Later, on Friday at 5:00 pm many solidarity activists participated in a vigil, organized by the General Board of Church and Society, IFCO/Pastors for Peace, and the NNOC, uniting in prayer, advocacy, and reflection for the removal Cuba from the US government’s arbitrary list of state sponsors of terrorism and calling for an end to the US economic blockade of Cuba.
The next evening, the DC Metro Coalition in Solidarity with the Cuban Revolution hosted a meeting at the Westminster Presbyterian Church, featuring speakers, including Alejandro Pila, the Second Chief of Mission of the Cuban Embassy. Prior to the inspiring and informative talks by the speakers, people attending the event watched the film, “Maestra,” a documentary of the mass mobilization of young Cubans as part of the very successful literacy campaign in 1961 (incidentally, the same year that US-government supported mercenaries landed at the Bay of Pigs in a failed attempt to overthrow the Cuban Revolution). The crowd of 100 or more activists also enjoyed the performance of the Black Workers Center.

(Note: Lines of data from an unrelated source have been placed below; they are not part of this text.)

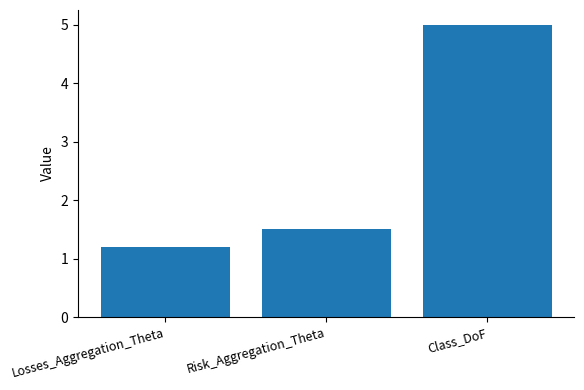

What is the change in value from Losses_Aggregation_Theta to Class_DoF?

+3.8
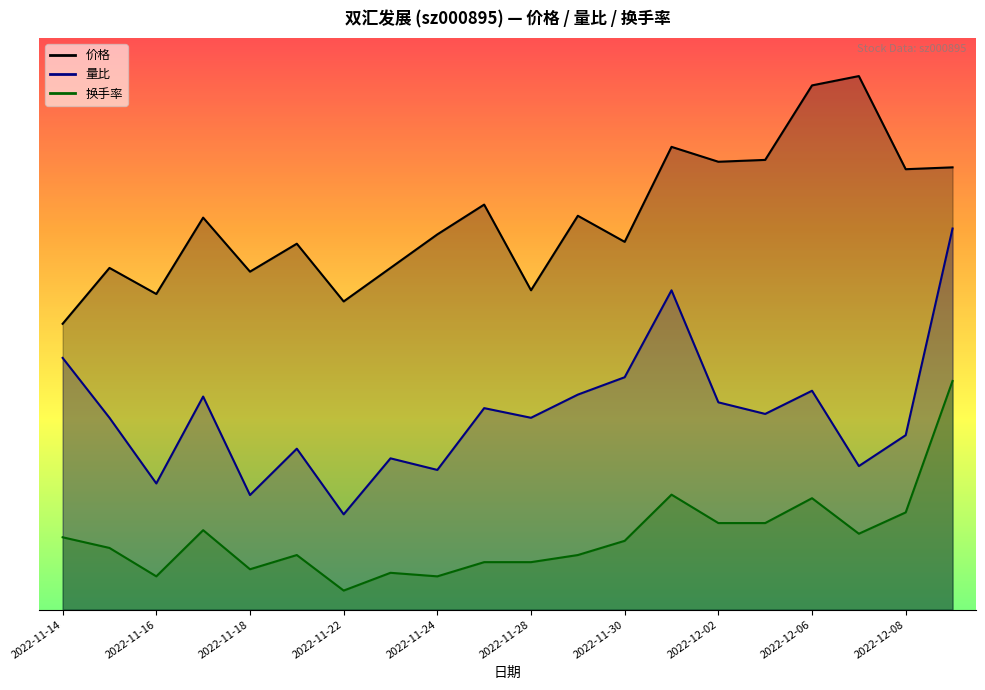

The value of 换手率 at 2022-12-02 is 2.3. True or false?

False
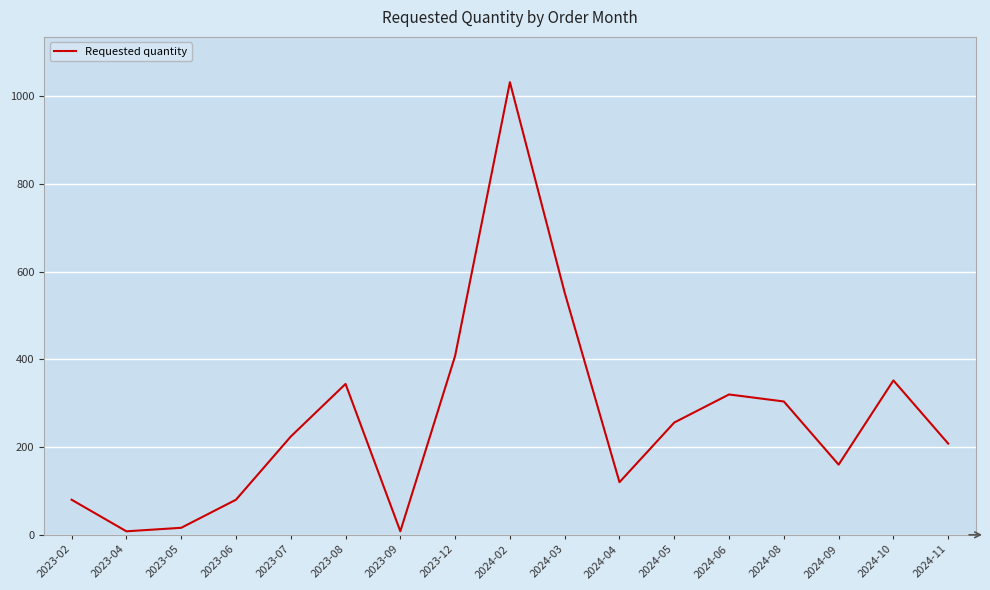

The value at 2023-07 is 90. True or false?

False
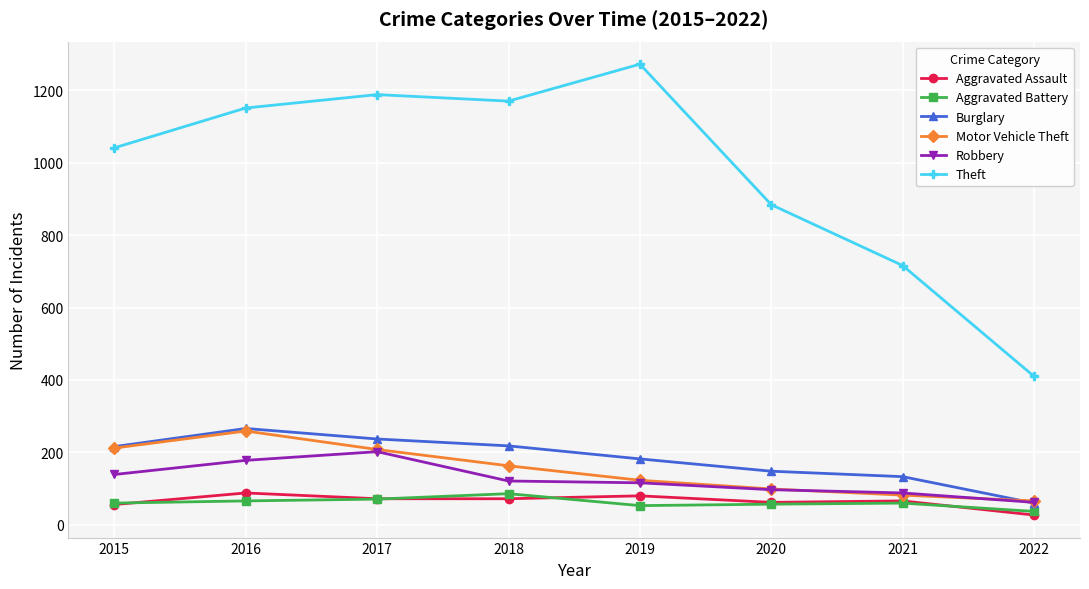

Between 2019 and 2022, which series saw the biggest shift?

Theft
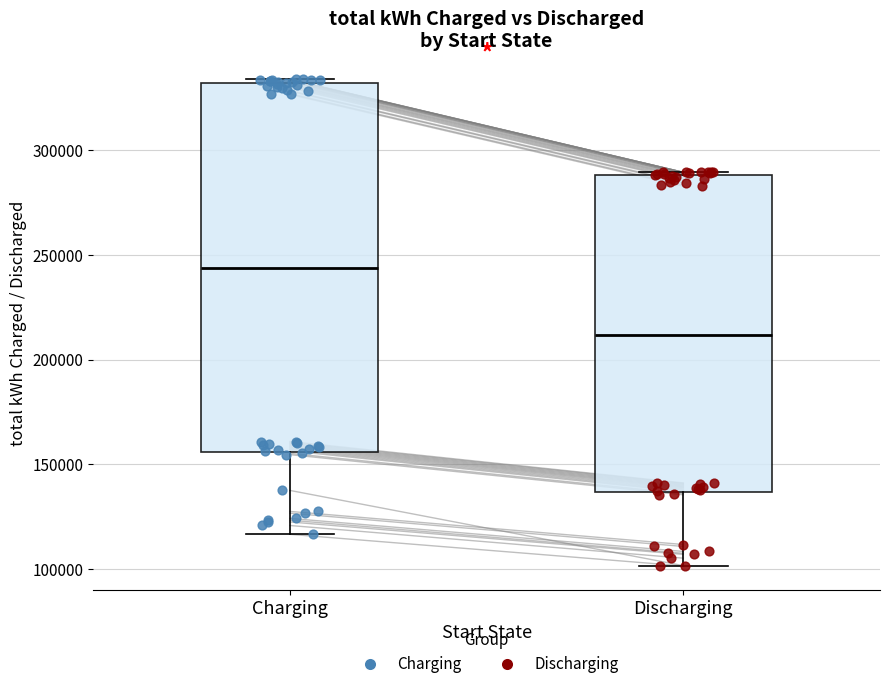

Which box's median line is the lowest?

Discharging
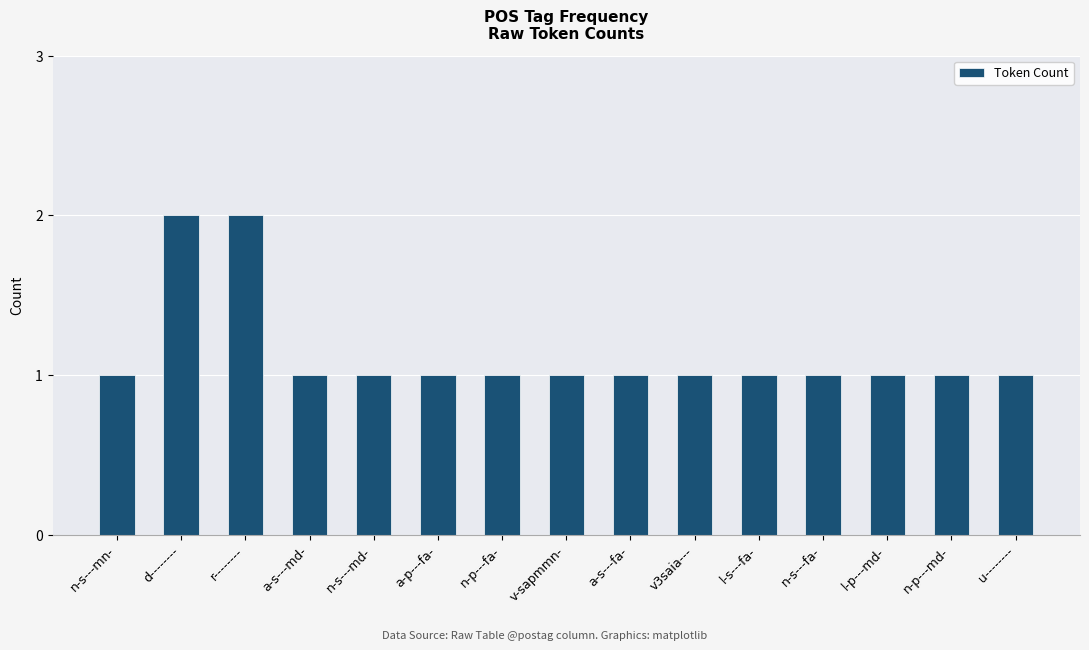

Count the values in the range 1 to 2.

15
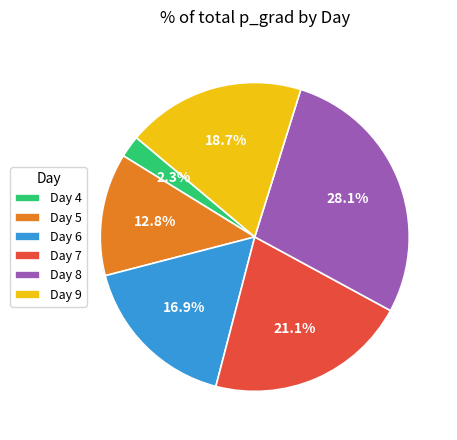

What is the ratio of the value at Day 5 to the value at Day 9?

0.7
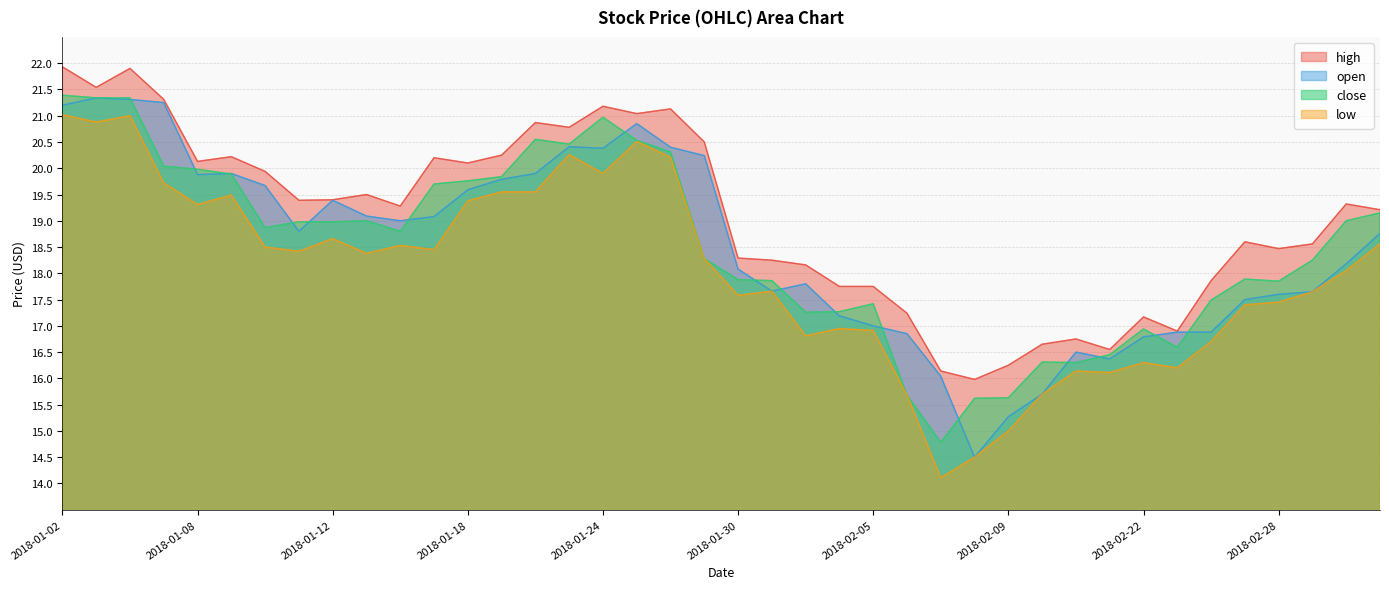

Where is high nearest to the value 18?

2018-02-26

Finally, it should be noted that during this weekend rallies and other protest actions also took place in a range of cities throughout North America, including in San Francisco, 24 June 2023 (see photo #3). Although I wasn’t able to participate in this action in San Francisco, organized by the ANSWER Coalition and the Bay Area Cuba Solidarity Network, I am proud to have represented us at the events in Washington, DC.